*** RECORDS FOR THIS EXERCISE ***

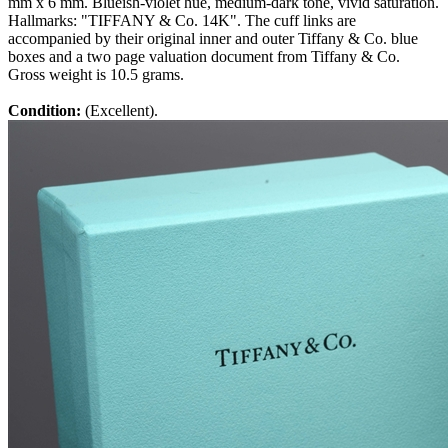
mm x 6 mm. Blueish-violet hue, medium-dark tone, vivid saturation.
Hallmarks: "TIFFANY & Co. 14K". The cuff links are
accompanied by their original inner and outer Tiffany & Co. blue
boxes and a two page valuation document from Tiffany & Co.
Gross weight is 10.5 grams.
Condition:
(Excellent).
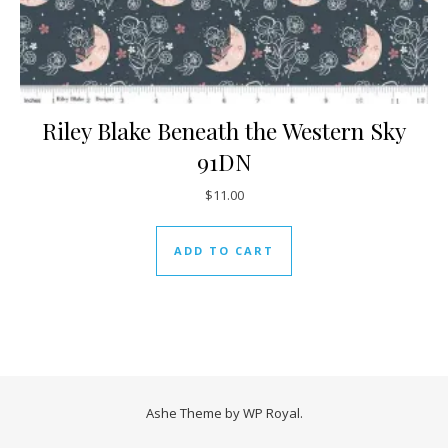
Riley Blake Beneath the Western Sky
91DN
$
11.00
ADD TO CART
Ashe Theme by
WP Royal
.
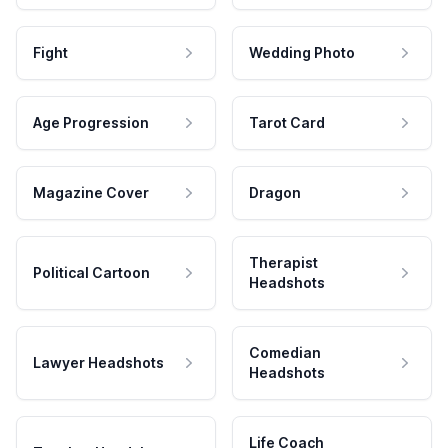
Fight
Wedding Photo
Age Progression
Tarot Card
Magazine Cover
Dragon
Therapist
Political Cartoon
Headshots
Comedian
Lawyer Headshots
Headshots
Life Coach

*** End of RECORDS FOR THIS EXERCISE ***
*** RECORDS FOR THIS EXERCISE ***

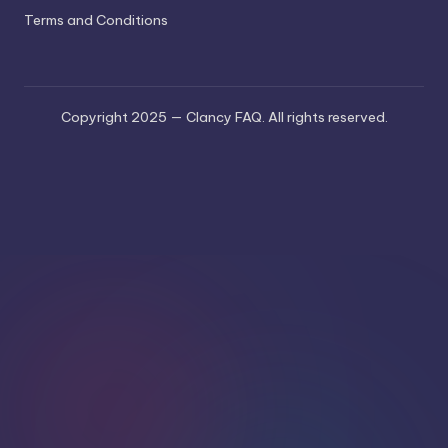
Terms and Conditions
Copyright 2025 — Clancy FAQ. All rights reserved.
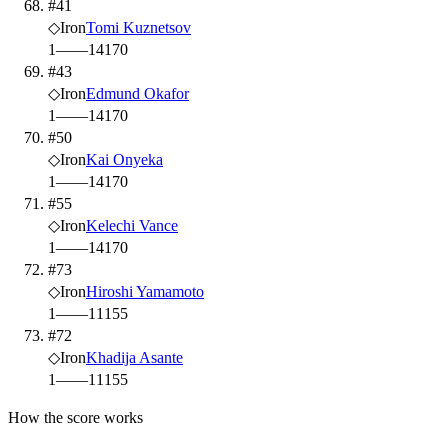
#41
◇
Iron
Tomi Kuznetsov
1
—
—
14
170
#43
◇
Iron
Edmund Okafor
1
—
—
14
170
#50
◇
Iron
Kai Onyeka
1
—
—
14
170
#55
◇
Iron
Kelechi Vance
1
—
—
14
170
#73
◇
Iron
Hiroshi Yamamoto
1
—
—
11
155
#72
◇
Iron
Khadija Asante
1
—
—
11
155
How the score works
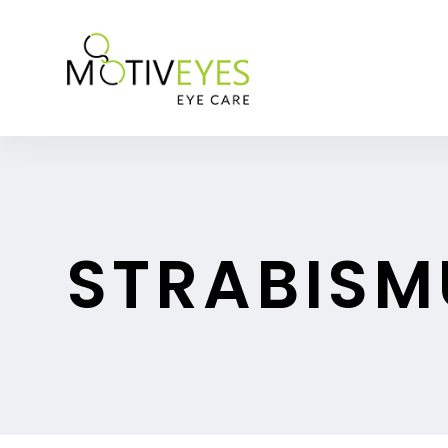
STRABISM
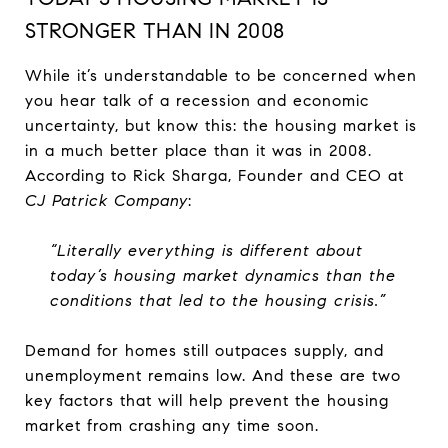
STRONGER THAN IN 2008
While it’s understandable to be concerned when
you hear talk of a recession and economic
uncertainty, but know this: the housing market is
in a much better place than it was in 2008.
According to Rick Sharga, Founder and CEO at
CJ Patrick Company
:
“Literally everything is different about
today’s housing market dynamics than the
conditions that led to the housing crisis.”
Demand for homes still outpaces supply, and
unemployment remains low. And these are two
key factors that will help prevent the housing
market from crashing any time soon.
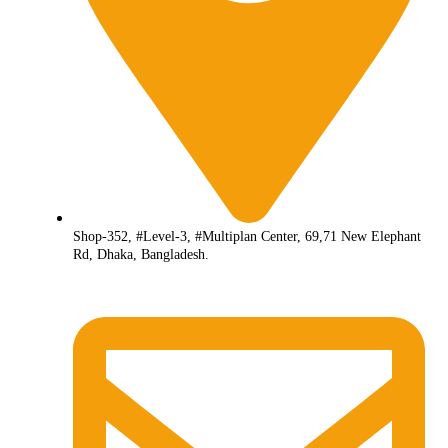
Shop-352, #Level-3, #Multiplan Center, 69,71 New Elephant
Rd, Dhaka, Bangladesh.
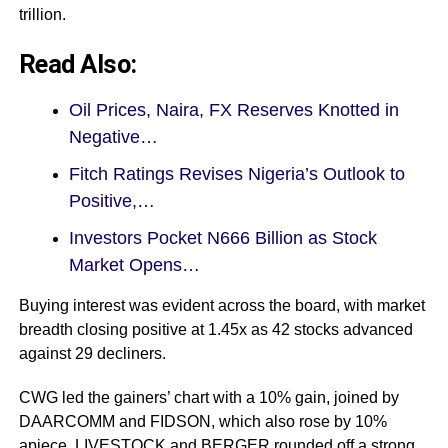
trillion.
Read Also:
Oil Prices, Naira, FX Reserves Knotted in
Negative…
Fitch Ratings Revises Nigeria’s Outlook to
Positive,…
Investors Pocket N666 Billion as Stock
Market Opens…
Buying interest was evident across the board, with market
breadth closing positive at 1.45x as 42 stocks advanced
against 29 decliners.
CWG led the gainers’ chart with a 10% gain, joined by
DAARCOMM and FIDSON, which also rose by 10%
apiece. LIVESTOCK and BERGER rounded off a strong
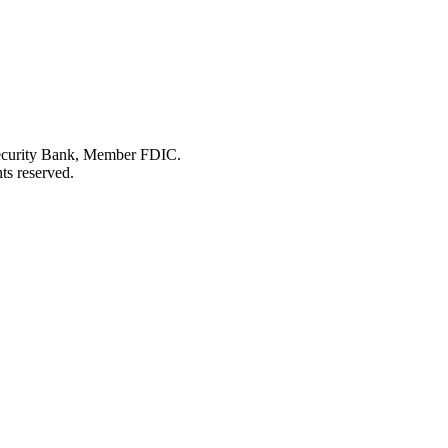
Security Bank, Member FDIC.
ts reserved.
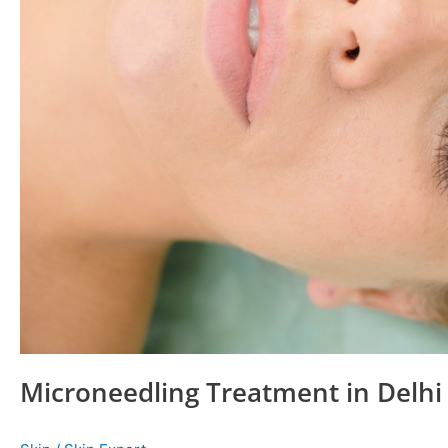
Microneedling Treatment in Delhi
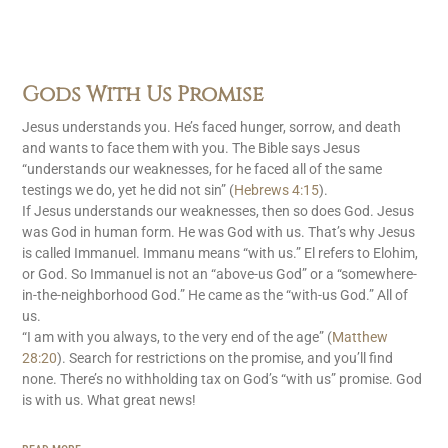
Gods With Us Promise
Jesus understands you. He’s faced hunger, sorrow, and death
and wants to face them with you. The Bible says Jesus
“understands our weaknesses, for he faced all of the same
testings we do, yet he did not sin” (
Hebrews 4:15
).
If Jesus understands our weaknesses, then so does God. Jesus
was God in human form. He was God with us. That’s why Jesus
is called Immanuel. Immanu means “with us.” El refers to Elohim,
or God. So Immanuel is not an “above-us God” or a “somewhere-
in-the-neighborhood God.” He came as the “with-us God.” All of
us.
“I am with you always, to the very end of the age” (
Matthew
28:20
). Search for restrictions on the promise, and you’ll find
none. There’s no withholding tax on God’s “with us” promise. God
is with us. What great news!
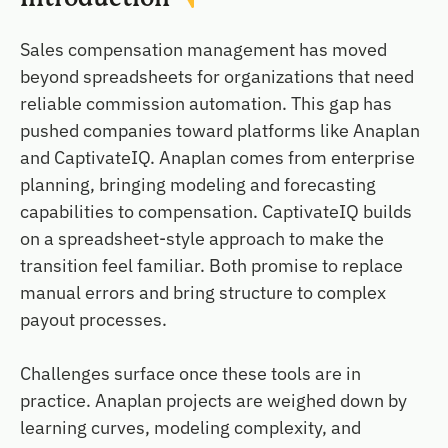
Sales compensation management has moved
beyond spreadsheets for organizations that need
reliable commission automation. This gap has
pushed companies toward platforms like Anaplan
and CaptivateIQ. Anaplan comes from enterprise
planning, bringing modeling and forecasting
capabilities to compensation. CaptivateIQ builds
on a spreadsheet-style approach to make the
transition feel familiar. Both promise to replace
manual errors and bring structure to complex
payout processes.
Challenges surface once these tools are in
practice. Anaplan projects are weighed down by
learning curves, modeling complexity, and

*** End of RECORDS FOR THIS EXERCISE ***

Each line that includes "Jesus" counts once; state how many such lines the listing has, with no other words.

4